| Required action |
The expected result is an exact copy of the lines from the one holding "Figure 11. Prediction" to the last line of the material, with pictures removed and nothing added.

___ Provided data

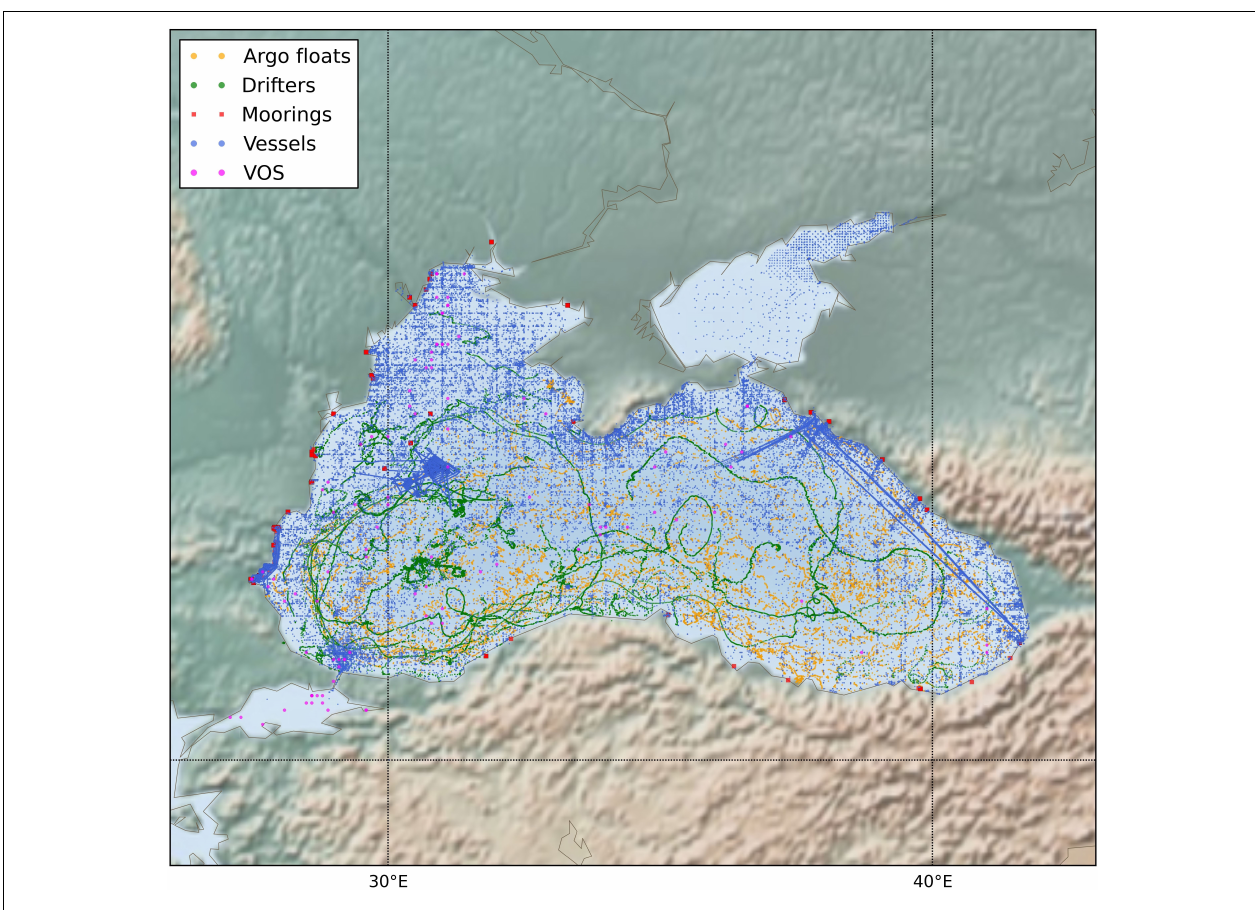
FIGURE 1 | Black Sea in situ data sources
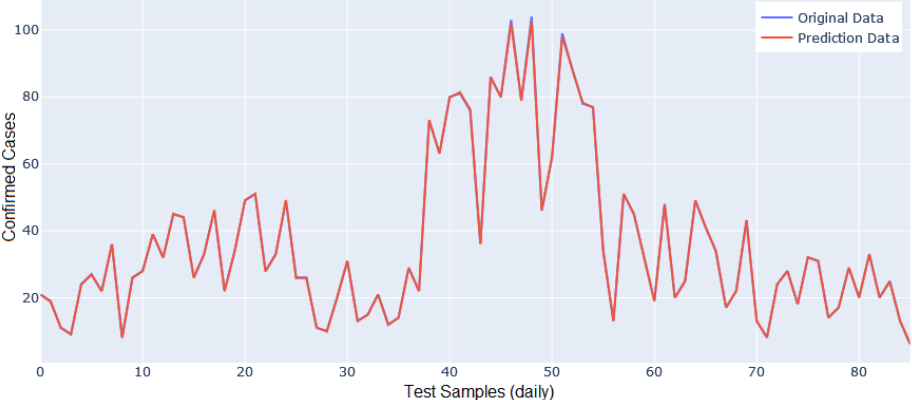
Figure 11. Prediction accuracy comparison between actual and predicted data using AQIoT-2 test dataset (blue, original values; red, predicted values).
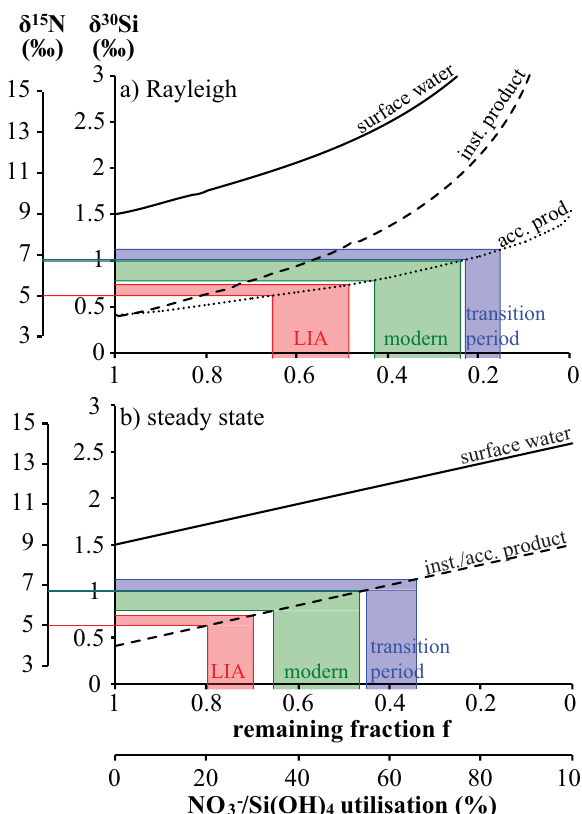
Figure 5. Theoretical changes in δ 30 Si and δ 15 N values of seawater and the instantaneous and accumulated prod- uct as a function of f (remaining nutrients from the avail- able pool = [nutrient observed ]/[nutrient initial ]) with an initial δ 30 Si Si ( OH ) 4 value of + 1.5‰ and δ 15 N of + 9‰. The forma- NO − 3 tion of the product, e.g. diatom opal, follows either (a) Rayleigh- type fractionation or (b) steady-state-type fractionation behaviour, with enrichment factors ε of − 1.1‰ ( δ 30 Si) and − 5‰ ( δ 15 N) (cor- responding to conditions along the modern central Peruvian shelf; see Fig. 4). The colour shadings mark the range of measured mean δ 30 Si opal (both cores) and δ 15 N sed (B0405-6 only) in the cores for the LIA (red), the transition period (blue) and modern sediments (green), from which the respective nutrient utilisation (%) can be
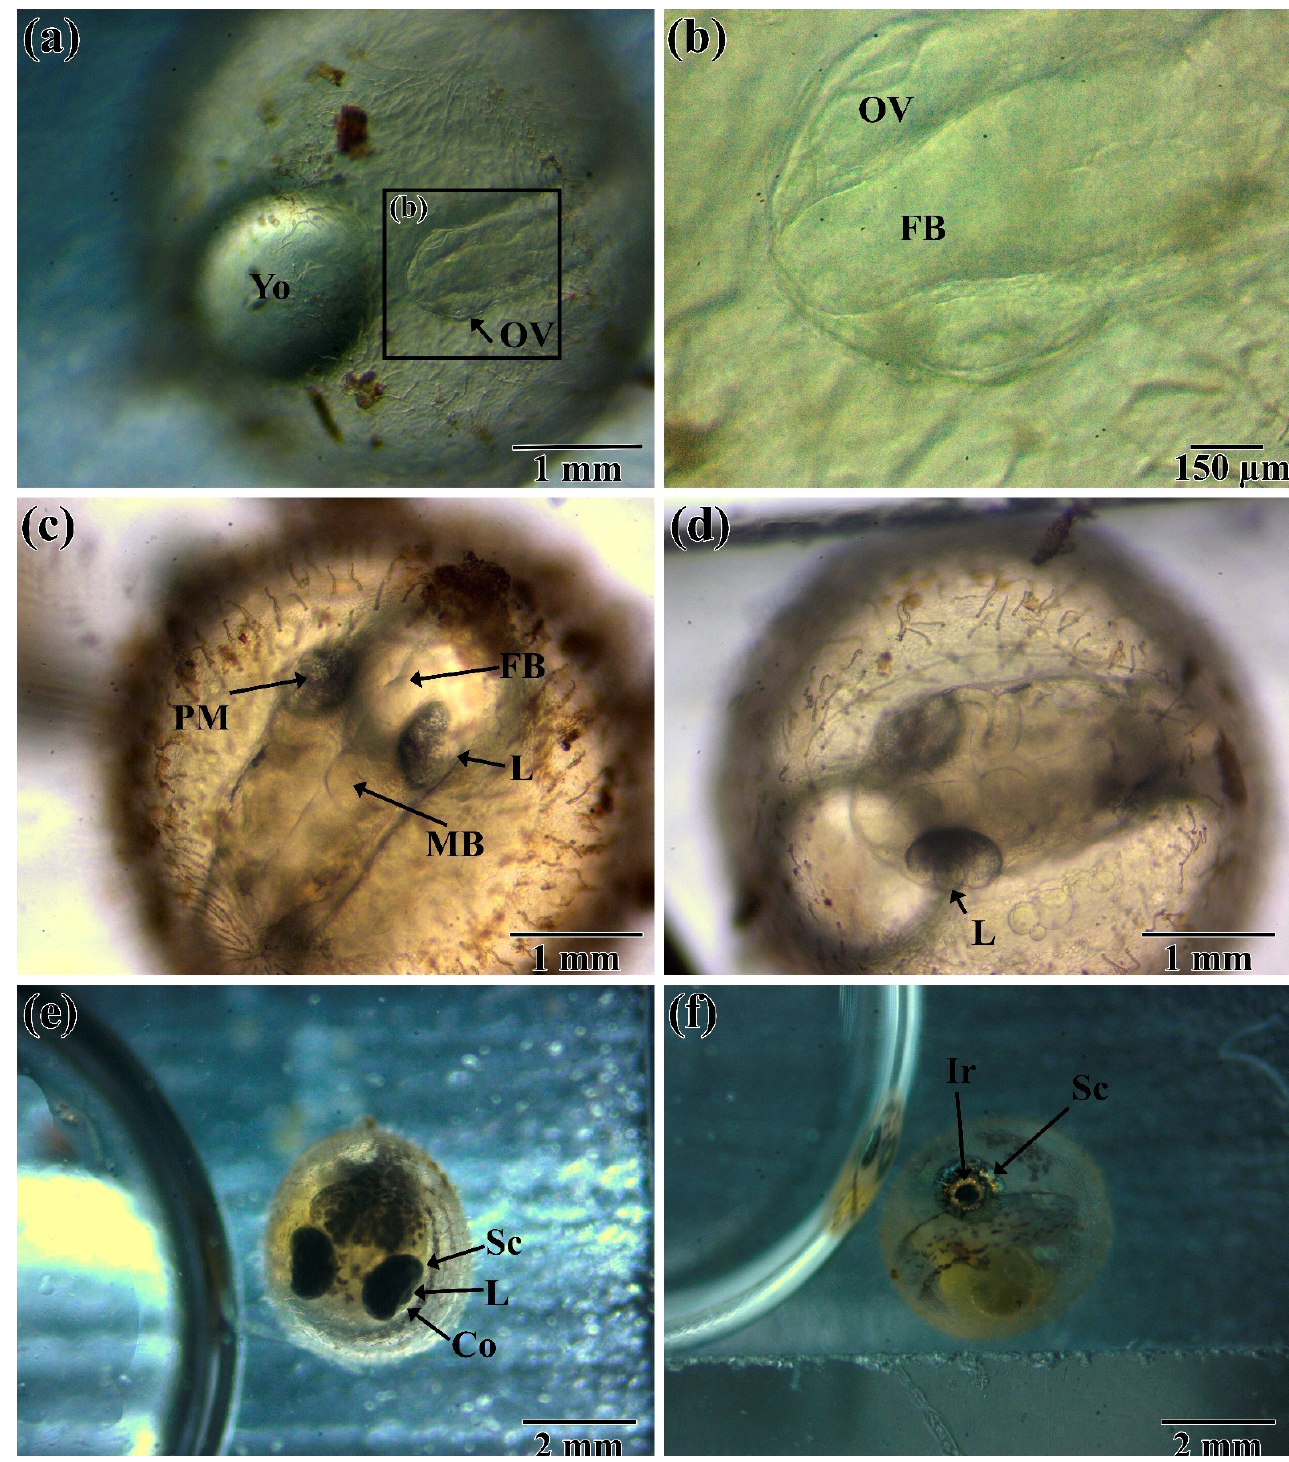
Figure 2. Embryonic development of the visual system of N. guentheri in the period from 26 hpf to 21 dpf: ( a , b ) 26 to 28 hpf, early neurula, ocular vesicle formation; ( c , d ) 96 hpf to 7 dpf early somitogenesis (6–12 somites); ( e ) 10 to 12 dpf retina pigmentation (30–35 somites); ( f ) 21-n dpf stage before hatching (duration depends on the course of diapause). Yo—yolk; Ov—optic (eye) vesicle; FB—forebrain; L—lens; MB—mid-brain; PM—Periocular Mesenchyme; SC—sclera; CO—cornea; IR—iris.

______

| Exercise solution |
Figure 11. Prediction accuracy comparison between actual and predicted data using AQIoT-2 test dataset (blue, original values; red, predicted values).
Figure 5. Theoretical changes in δ 30 Si and δ 15 N values of seawater and the instantaneous and accumulated prod- uct as a function of f (remaining nutrients from the avail- able pool = [nutrient observed ]/[nutrient initial ]) with an initial δ 30 Si Si ( OH ) 4 value of + 1.5‰ and δ 15 N of + 9‰. The forma- NO − 3 tion of the product, e.g. diatom opal, follows either (a) Rayleigh- type fractionation or (b) steady-state-type fractionation behaviour, with enrichment factors ε of − 1.1‰ ( δ 30 Si) and − 5‰ ( δ 15 N) (cor- responding to conditions along the modern central Peruvian shelf; see Fig. 4). The colour shadings mark the range of measured mean δ 30 Si opal (both cores) and δ 15 N sed (B0405-6 only) in the cores for the LIA (red), the transition period (blue) and modern sediments (green), from which the respective nutrient utilisation (%) can be
Figure 2. Embryonic development of the visual system of N. guentheri in the period from 26 hpf to 21 dpf: ( a , b ) 26 to 28 hpf, early neurula, ocular vesicle formation; ( c , d ) 96 hpf to 7 dpf early somitogenesis (6–12 somites); ( e ) 10 to 12 dpf retina pigmentation (30–35 somites); ( f ) 21-n dpf stage before hatching (duration depends on the course of diapause). Yo—yolk; Ov—optic (eye) vesicle; FB—forebrain; L—lens; MB—mid-brain; PM—Periocular Mesenchyme; SC—sclera; CO—cornea; IR—iris.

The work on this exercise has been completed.